Sometimes veterans do not show any signs of PTSD till late in their lives. A sudden trigger could unplug their minds, and they might go back to all the sufferings of war.
What Triggers PTSD In Aging Veterans?
In aging veterans, PTSD can be triggered by anything. As people age, they lose more loved ones to death. So the death of a close friend or spouse could be a trigger that could make them think about wartime suffering.
People often drown their PTSD with the help of substances such as alcohol. If a person suddenly stops taking that substance, they could find their memories returning to wartime since the substance that held them together was no longer present.
News of war can also trigger PTSD in veterans. If there is news about war on the television or they come across a documentary that relays their experience, it might trigger their PTSD.
It is easy for PTSD to be triggered in aged people because they are more sensitive to situations.
Does PTSD Worsen With Age?
Yes, PTSD does worsen with age, which is why there are quite a few veterans who have had manageable symptoms of PTSD their entire lives, but after a specific age the symptoms become progressively worse and might require more medical intervention.

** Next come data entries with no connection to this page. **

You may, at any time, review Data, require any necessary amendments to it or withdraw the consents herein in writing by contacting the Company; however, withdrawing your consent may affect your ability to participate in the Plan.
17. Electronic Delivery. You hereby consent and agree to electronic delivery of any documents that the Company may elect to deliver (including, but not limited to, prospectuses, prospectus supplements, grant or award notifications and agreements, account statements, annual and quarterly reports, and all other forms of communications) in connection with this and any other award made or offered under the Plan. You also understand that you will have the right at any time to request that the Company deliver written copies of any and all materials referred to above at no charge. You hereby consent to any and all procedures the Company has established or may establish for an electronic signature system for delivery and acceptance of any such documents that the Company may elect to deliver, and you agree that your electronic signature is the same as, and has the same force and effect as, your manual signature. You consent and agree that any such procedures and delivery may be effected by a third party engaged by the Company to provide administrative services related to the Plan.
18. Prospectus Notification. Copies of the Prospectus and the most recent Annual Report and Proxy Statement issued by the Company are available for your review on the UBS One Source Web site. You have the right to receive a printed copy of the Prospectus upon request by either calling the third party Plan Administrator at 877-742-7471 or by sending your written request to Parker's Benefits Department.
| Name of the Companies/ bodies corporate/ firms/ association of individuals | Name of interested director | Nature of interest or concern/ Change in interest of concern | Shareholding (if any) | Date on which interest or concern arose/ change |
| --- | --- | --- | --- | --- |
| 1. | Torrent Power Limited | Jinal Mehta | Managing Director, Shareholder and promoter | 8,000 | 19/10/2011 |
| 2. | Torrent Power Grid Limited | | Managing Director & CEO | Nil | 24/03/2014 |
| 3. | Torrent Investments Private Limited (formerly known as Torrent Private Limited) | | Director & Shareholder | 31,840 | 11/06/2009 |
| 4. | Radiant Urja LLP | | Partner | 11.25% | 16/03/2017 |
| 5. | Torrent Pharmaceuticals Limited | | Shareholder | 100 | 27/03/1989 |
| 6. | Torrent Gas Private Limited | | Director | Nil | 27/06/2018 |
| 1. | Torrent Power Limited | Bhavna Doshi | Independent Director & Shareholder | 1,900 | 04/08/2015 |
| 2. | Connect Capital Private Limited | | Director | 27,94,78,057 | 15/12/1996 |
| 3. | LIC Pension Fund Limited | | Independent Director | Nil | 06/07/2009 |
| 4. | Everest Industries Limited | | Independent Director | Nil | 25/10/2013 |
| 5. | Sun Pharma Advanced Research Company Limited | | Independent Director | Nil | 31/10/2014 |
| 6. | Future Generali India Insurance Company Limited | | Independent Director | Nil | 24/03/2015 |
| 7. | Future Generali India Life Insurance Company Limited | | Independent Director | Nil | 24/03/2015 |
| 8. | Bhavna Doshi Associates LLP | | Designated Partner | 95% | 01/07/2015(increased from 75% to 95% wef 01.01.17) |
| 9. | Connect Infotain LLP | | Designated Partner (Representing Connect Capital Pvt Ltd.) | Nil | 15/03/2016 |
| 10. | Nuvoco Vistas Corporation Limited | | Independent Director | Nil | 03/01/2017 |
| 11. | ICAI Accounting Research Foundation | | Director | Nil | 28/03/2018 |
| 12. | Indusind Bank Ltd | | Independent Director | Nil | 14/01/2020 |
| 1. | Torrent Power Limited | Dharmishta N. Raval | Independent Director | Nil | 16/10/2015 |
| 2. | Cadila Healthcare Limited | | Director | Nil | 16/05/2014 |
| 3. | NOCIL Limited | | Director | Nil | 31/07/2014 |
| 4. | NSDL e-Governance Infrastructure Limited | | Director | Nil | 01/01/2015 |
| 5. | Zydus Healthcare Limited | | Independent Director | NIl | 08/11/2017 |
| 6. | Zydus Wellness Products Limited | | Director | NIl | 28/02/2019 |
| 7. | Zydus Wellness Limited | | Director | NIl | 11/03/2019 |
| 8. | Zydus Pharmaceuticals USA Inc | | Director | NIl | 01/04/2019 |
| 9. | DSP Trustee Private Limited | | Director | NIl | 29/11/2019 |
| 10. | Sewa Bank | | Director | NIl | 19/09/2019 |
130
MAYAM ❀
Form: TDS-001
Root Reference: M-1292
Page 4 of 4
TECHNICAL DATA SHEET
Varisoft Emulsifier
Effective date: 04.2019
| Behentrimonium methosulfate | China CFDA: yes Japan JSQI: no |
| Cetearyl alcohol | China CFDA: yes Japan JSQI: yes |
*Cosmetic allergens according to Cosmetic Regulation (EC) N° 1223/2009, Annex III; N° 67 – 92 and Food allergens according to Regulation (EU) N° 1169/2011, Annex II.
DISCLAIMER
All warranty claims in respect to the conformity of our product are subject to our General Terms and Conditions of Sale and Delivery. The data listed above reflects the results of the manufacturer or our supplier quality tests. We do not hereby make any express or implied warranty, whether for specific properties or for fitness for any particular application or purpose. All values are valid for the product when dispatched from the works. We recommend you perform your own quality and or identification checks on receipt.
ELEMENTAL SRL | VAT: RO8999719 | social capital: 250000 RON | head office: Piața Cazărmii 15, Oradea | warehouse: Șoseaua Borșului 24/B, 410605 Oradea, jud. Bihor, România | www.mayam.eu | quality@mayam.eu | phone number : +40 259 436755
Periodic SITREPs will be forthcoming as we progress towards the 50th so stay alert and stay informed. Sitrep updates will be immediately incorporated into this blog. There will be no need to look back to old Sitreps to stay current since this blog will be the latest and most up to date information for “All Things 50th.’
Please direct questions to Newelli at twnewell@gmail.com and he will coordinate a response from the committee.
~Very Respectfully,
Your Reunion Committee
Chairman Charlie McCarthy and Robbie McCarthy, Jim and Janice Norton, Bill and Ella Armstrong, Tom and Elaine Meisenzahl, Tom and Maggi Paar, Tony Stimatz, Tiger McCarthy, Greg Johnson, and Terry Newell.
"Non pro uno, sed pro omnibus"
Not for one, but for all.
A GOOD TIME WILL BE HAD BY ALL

One of the reasons why PTSD increases as veterans age is that they retire. After retirement, people do not have as many distractions as they do while working. This is why they have more time to think, and thoughts about the past may creep upon them.
Another reason is ailing health. As people grow older, they get more illnesses, and their previous health conditions also aggravate. They realize that they are not as physically strong as before, and any thoughts of war could make them think they will not be able to serve anymore. These thoughts can be depressing for the veteran, who might start showing signs and symptoms of PTSD.
Symptoms Of PTSD
There are many symptoms of PTSD that vary depending on the degree of the condition. The most common symptoms include:
- Nightmares – People reliving their trauma from war may often have nightmares from those times, which can cause sleep disturbances. These people are also often seen with insomnia.
- Re-experiencing Symptoms – People with war trauma could be reliving events from that time and might behave as if they are still in war conditions. They might constantly talk about survival, enemies, or recall what to do in times of distress.
- Pessimism – War trauma can also cause people to think negatively constantly. This may also lead to depression at times.
- Avoiding Triggering Events – Many people with PTSD choose to avoid anything that could even remotely remind them of the events they have been through.
- Feeling on Edge – People with PTSD are also easily startled by situations. They scare easily and might get defensive as well
- Losing Interest – War veterans are also often seen to be losing interest in things that used to bring them joy and happiness. This may also cause them to fall into depression.
- Difficulty in Dealing with People – Veterans might feel isolated when they have PTSD. They might cut contact with friends and be challenging to deal with around family.
How Can Aging Veterans Fight PTSD?
There is always hope for anyone who has PTSD. War veterans who display symptoms many years after the war has ended should be enrolled in a PTSD treatment program. Pompano Beach has excellent programs for aging veterans where they can find support.
Other than that, aging veterans might also benefit from joining a support group. Having friends with similar experiences can help the veterans find solace. They can build a community around people they are comfortable with.